Depois de quatro anos de Bolsonaro com seus destemperos de cercadinhos, era possível esperar uma distensão na vida política nacional. Lula prometeu paz, estabilidade e previsibilidade. Em pouco mais de um mês de governo, na sua relação com o Banco Central independente, com o inevitável ricocheteio na economia, entregou beligerância e balbúrdia.
A contrariedade de Lula tem dois aspectos. Num, ele e seu ministro da Fazenda acham que a taxa Selic de 13,75% ao ano é exagerada. Noutro, ele acredita que a autonomia do Banco Central é uma "bobagem". A respeito da taxa, a discussão está aberta. Quanto à "bobagem" não há o que discutir, a autonomia do Banco deriva de um ato do Congresso.
Num de seus momentos de crítica, Lula formulou uma comparação:
"Eu duvido que esse presidente do Banco Central, (Roberto Campos Neto) seja mais independente do que foi o [Henrique] Meirelles."
Verdade, mas a diferença não está na figura de Campos Neto, está na de Lula. Do início de 2003 ao final de 2010, Henrique Meirelles presidiu o Banco Central e o então presidente Lula deixou-o em paz. Nunca se referiu a ele como "esse presidente" ou "esse cidadão".
Passou o tempo e Lula entrou no seu terceiro mandato sem ao menos uma reunião protocolar com Campos Neto. Pior: durante a transição, enquanto sua equipe negociava uma Emenda Constitucional para desafogar seu primeiro ano de mandato, o presidente do Banco Central não sabia sequer para quem devia telefonar.
Na sua última investida, Lula disse que "não existe justificativa nenhuma para que a taxa de juros esteja em 13,50% [ela está em 13,75%]. É só ver a carta do Copom para a gente saber que é uma vergonha esse aumento de juro".
O Copom de hoje, como o do tempo de Meirelles, fixa a taxa de juros para segurar a inflação, essa sim, uma vergonha. Lula falou que houve aumento da taxa de juros, o que não aconteceu. Ela ficou onde estava. Aumento da Selic ocorreu em janeiro de 2003, no primeiro mês do mandato de Lula, quando o Copom elevou-a de 25% para 25,5%.

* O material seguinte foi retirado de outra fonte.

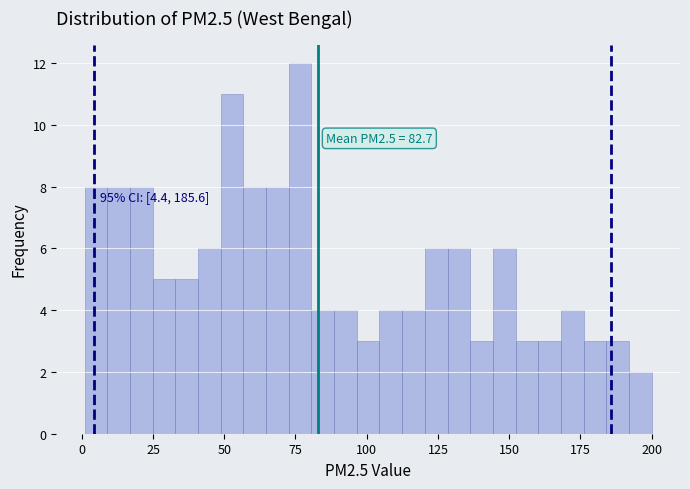

Read against the x-axis, roughly where is the centre of the tallest bar?

75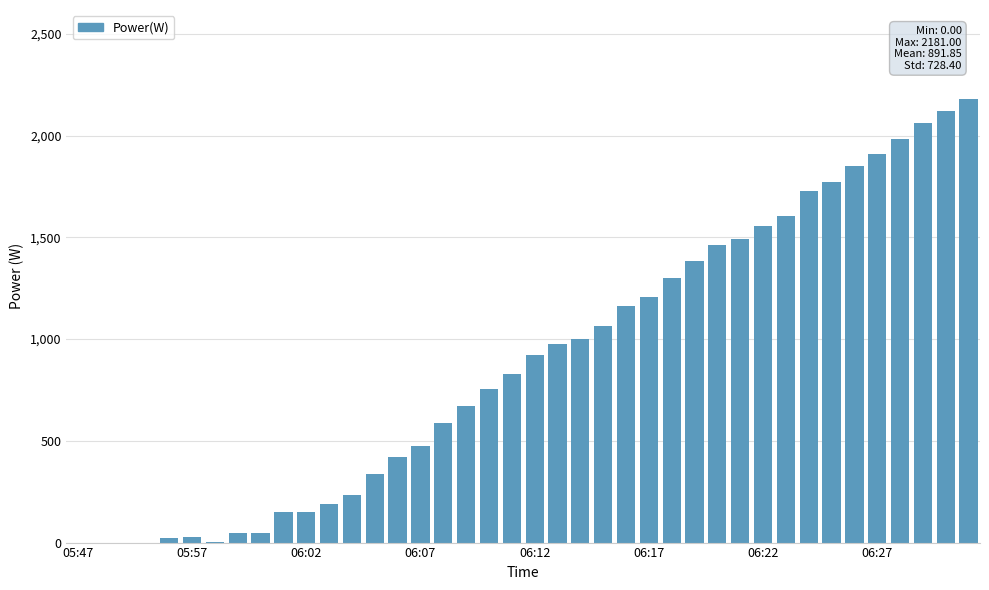

What is the maximum value shown in the chart?

2181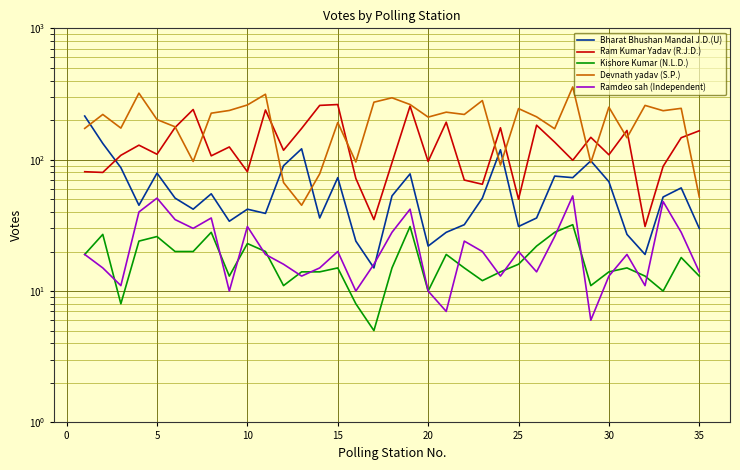

How many distinct data groups are displayed?

5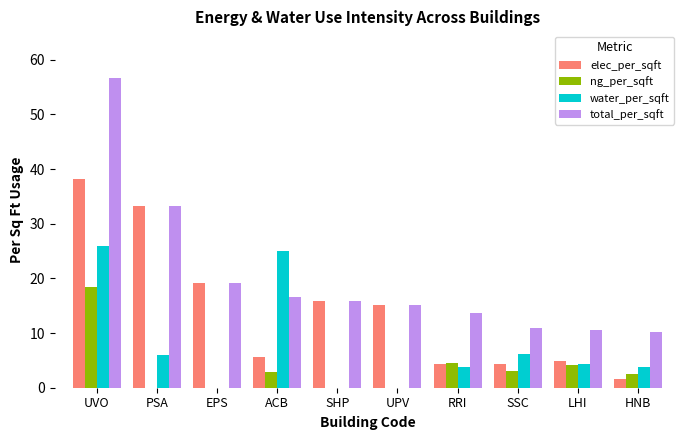

Count the number of categories in the chart.

10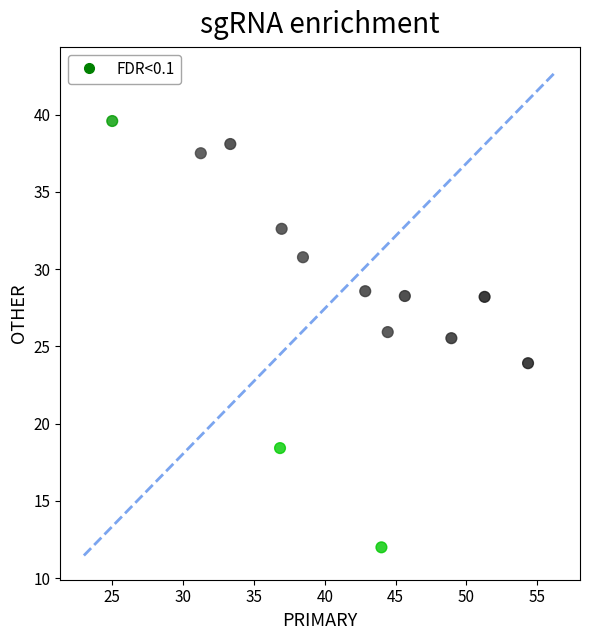

What Y value in the scatter plot is closest to 25?

25.5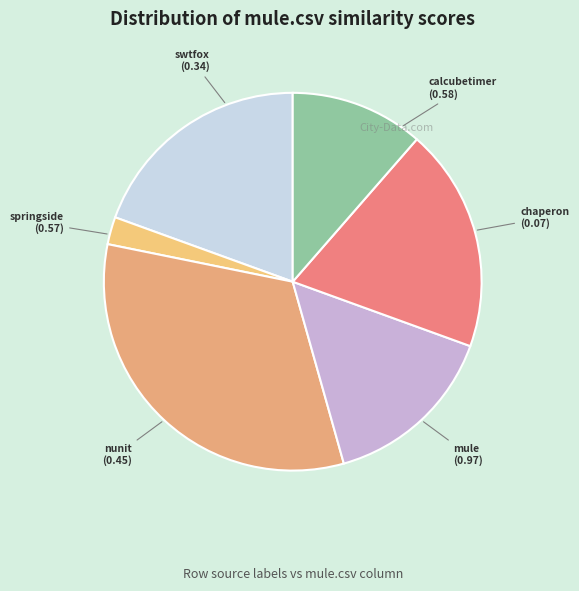

Which category has the biggest portion of the pie?

mule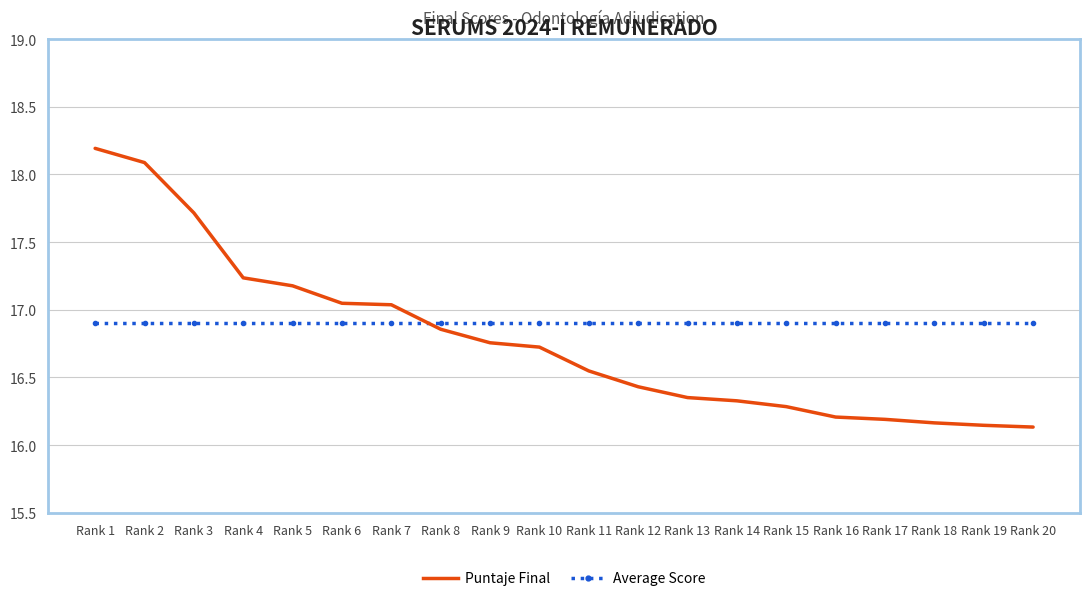

Does the chart have visible grid lines?

Yes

À época, ele não reclamou, pois estava de olho na credibilidade de seu governo. Obteve-a. (O vice-presidente José Alencar viria a criticar os juros altos, sem chamar quem quer que fosse de "esse cidadão".)
Passados vinte anos, Lula pode até ser outro, mas, ao escolher o Banco Central, para o papel de vilão, e seu presidente para o de bode, difere do que foi e assemelha-se ao seu antecessor. Emparedado pela pandemia do Covid, transformou o ministro da Saúde, Luiz Henrique Mandetta em bode, demitiu-o, e não foi a lugar algum.
Há um forte cheiro de intriga palaciana no que parece ser uma malquerença de Lula com Roberto Campos Neto. O presidente do Banco Central foi a alguns eventos onde não deveria ter aparecido, mas chamá-lo de bolsonarista é patrulha vulgar.
Num governo que teve no ministro Paulo Guedes um vendedor de sonhos, Campos Neto teve um comportamento institucional. Num sinal de novos (e velhos) tempos, além das críticas de Lula e de alguns de seus ministros, ele é envenenado na blogosfera, arma trazida para o cotidiano político pelo capitão Bolsonaro.